Transfer Of Shares Agreement

5.14 This share transfer contract can be executed either as an original or in addition to a pendant. On the basis of the principle of equality, mutual benefit and the same price, with respect to the issue of the transfer of 13% of the shares of Zhejiang Hongzhan New Materials Co., Ltd. (hereafter referred to as „company“) held by Part A to Part B, the parties agree with this: 5.5 Each party states that it is not aware of any issues under its control that are negative or detrimental to the performance of its obligations under this share transfer agreement. 5.7 Any delay or non-application of the terms of this share transfer agreement and any delay in the event of a violation of its clause by a party does not constitute a waiver of those rights. 2. TRANSFERT PRICE It is agreed that the shares will be transferred at the price of [PRICE]. THE CÉDANT wishes to transfer the shares to the purchaser on the terms set out in this share transfer agreement. 5.12 This share transfer agreement may be carried out in more than one language between the parties and, in the event of a conflict between the various translations of this share transfer agreement, the English version prevails. The assignor is the registered holder of these shares or shares pursuant to Schedule A (the „shares“). The share transfer form (also known as a share transfer instrument) is a standard document required for the transfer of shares in a company.

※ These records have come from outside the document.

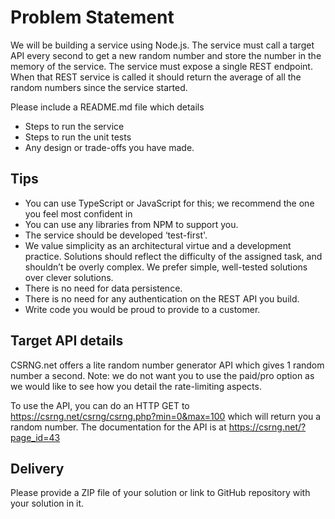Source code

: # Problem Statement

We will be building a service using Node.js. The service must call a target API every second
to get a new random number and store the number in the memory of the service. The
service must expose a single REST endpoint. When that REST service is called it should
return the average of all the random numbers since the service started.

Please include a README.md file which details

- Steps to run the service
- Steps to run the unit tests
- Any design or trade-offs you have made.

## Tips

- You can use TypeScript or JavaScript for this; we recommend the one you feel most
  confident in
- You can use any libraries from NPM to support you.
- The service should be developed ‘test-first'.
- We value simplicity as an architectural virtue and a development practice. Solutions
  should reflect the difficulty of the assigned task, and shouldn’t be overly complex.
  We prefer simple, well-tested solutions over clever solutions.
- There is no need for data persistence.
- There is no need for any authentication on the REST API you build.
- Write code you would be proud to provide to a customer.

## Target API details

CSRNG.net offers a lite random number generator API which gives 1 random number a
second. Note: we do not want you to use the paid/pro option as we would like to see how
you detail the rate-limiting aspects.

To use the API, you can do an HTTP GET to
https://csrng.net/csrng/csrng.php?min=0&max=100 which will return you a random
number. The documentation for the API is at https://csrng.net/?page_id=43

## Delivery

Please provide a ZIP file of your solution or link to GitHub repository with your solution in it.
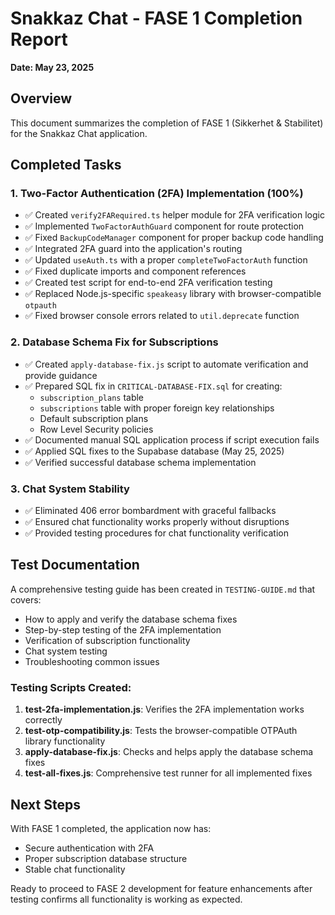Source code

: # Snakkaz Chat - FASE 1 Completion Report
**Date: May 23, 2025**

## Overview
This document summarizes the completion of FASE 1 (Sikkerhet & Stabilitet) for the Snakkaz Chat application.

## Completed Tasks

### 1. Two-Factor Authentication (2FA) Implementation (100%)
- ✅ Created `verify2FARequired.ts` helper module for 2FA verification logic
- ✅ Implemented `TwoFactorAuthGuard` component for route protection
- ✅ Fixed `BackupCodeManager` component for proper backup code handling
- ✅ Integrated 2FA guard into the application's routing
- ✅ Updated `useAuth.ts` with a proper `completeTwoFactorAuth` function
- ✅ Fixed duplicate imports and component references
- ✅ Created test script for end-to-end 2FA verification testing
- ✅ Replaced Node.js-specific `speakeasy` library with browser-compatible `otpauth`
- ✅ Fixed browser console errors related to `util.deprecate` function

### 2. Database Schema Fix for Subscriptions
- ✅ Created `apply-database-fix.js` script to automate verification and provide guidance
- ✅ Prepared SQL fix in `CRITICAL-DATABASE-FIX.sql` for creating:
  - `subscription_plans` table
  - `subscriptions` table with proper foreign key relationships
  - Default subscription plans
  - Row Level Security policies
- ✅ Documented manual SQL application process if script execution fails
- ✅ Applied SQL fixes to the Supabase database (May 25, 2025)
- ✅ Verified successful database schema implementation

### 3. Chat System Stability
- ✅ Eliminated 406 error bombardment with graceful fallbacks
- ✅ Ensured chat functionality works properly without disruptions
- ✅ Provided testing procedures for chat functionality verification

## Test Documentation
A comprehensive testing guide has been created in `TESTING-GUIDE.md` that covers:
- How to apply and verify the database schema fixes
- Step-by-step testing of the 2FA implementation
- Verification of subscription functionality
- Chat system testing
- Troubleshooting common issues

### Testing Scripts Created:
1. **test-2fa-implementation.js**: Verifies the 2FA implementation works correctly
2. **test-otp-compatibility.js**: Tests the browser-compatible OTPAuth library functionality
3. **apply-database-fix.js**: Checks and helps apply the database schema fixes
4. **test-all-fixes.js**: Comprehensive test runner for all implemented fixes

## Next Steps
With FASE 1 completed, the application now has:
- Secure authentication with 2FA
- Proper subscription database structure
- Stable chat functionality

Ready to proceed to FASE 2 development for feature enhancements after testing confirms all functionality is working as expected.
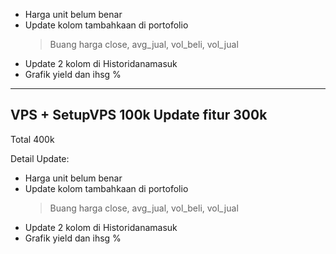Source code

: - Harga unit belum benar
- Update kolom tambahkaan di portofolio
  > Buang harga close, avg_jual, vol_beli, vol_jual
- Update 2 kolom di Historidanamasuk
- Grafik yield dan ihsg %

-----


VPS + SetupVPS      100k
Update fitur        300k
-------------------------
Total               400k


Detail Update:
- Harga unit belum benar
- Update kolom tambahkaan di portofolio
  > Buang harga close, avg_jual, vol_beli, vol_jual
- Update 2 kolom di Historidanamasuk
- Grafik yield dan ihsg %

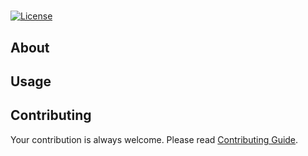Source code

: #

[![License](https://img.shields.io/github/license/rmuraix/stopwatch)](./LICENSE)

## About

## Usage

## Contributing

Your contribution is always welcome. Please read [Contributing Guide](.github/CONTRIBUTING.md).

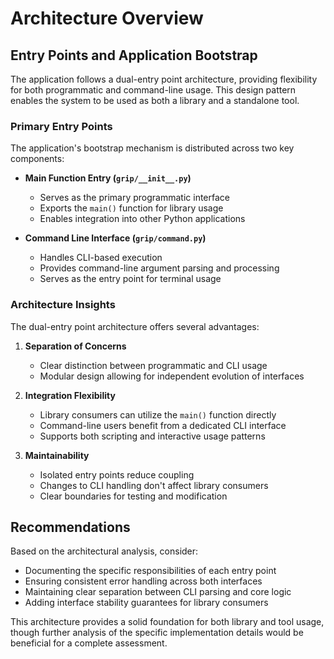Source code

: # Architecture Overview

## Entry Points and Application Bootstrap

The application follows a dual-entry point architecture, providing flexibility for both programmatic and command-line usage. This design pattern enables the system to be used as both a library and a standalone tool.

### Primary Entry Points

The application's bootstrap mechanism is distributed across two key components:

- **Main Function Entry (`grip/__init__.py`)**
  - Serves as the primary programmatic interface
  - Exports the `main()` function for library usage
  - Enables integration into other Python applications

- **Command Line Interface (`grip/command.py`)**
  - Handles CLI-based execution
  - Provides command-line argument parsing and processing
  - Serves as the entry point for terminal usage

### Architecture Insights

The dual-entry point architecture offers several advantages:

1. **Separation of Concerns**
   - Clear distinction between programmatic and CLI usage
   - Modular design allowing for independent evolution of interfaces

2. **Integration Flexibility**
   - Library consumers can utilize the `main()` function directly
   - Command-line users benefit from a dedicated CLI interface
   - Supports both scripting and interactive usage patterns

3. **Maintainability**
   - Isolated entry points reduce coupling
   - Changes to CLI handling don't affect library consumers
   - Clear boundaries for testing and modification

## Recommendations

Based on the architectural analysis, consider:

- Documenting the specific responsibilities of each entry point
- Ensuring consistent error handling across both interfaces
- Maintaining clear separation between CLI parsing and core logic
- Adding interface stability guarantees for library consumers

This architecture provides a solid foundation for both library and tool usage, though further analysis of the specific implementation details would be beneficial for a complete assessment.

It is used when a shareholder intends to sell or transfer its shares to another party. 8.1 This transfer of shares is under the exclusive jurisdiction of the laws of [STATE AND COUNTRY]. In general, most private companies require the board of directors to approve any transfer of shares. Provided consent is given, shareholders are generally free to manage their shares at their own stop. So, while you were just doing business with your friend Joe, Joe could sell his shares to his friend Lisa, and if you don`t control the board, there`s little you can do to stop him. 1.1 The assignor transfers all shares to the purchaser in absolute terms, taking into account the amount mentioned in point 2. In most cases, a shareholder pact would allow Joe to transfer his shares to certain designated persons, such as a holding company wholly owned by Joe or a family company of which Joe is the sole agent. These authorized ceders are commonly referred to as „authorized units.“ Shareholders can decide for themselves which transfers should always be allowed and which transfers should be wiretapped.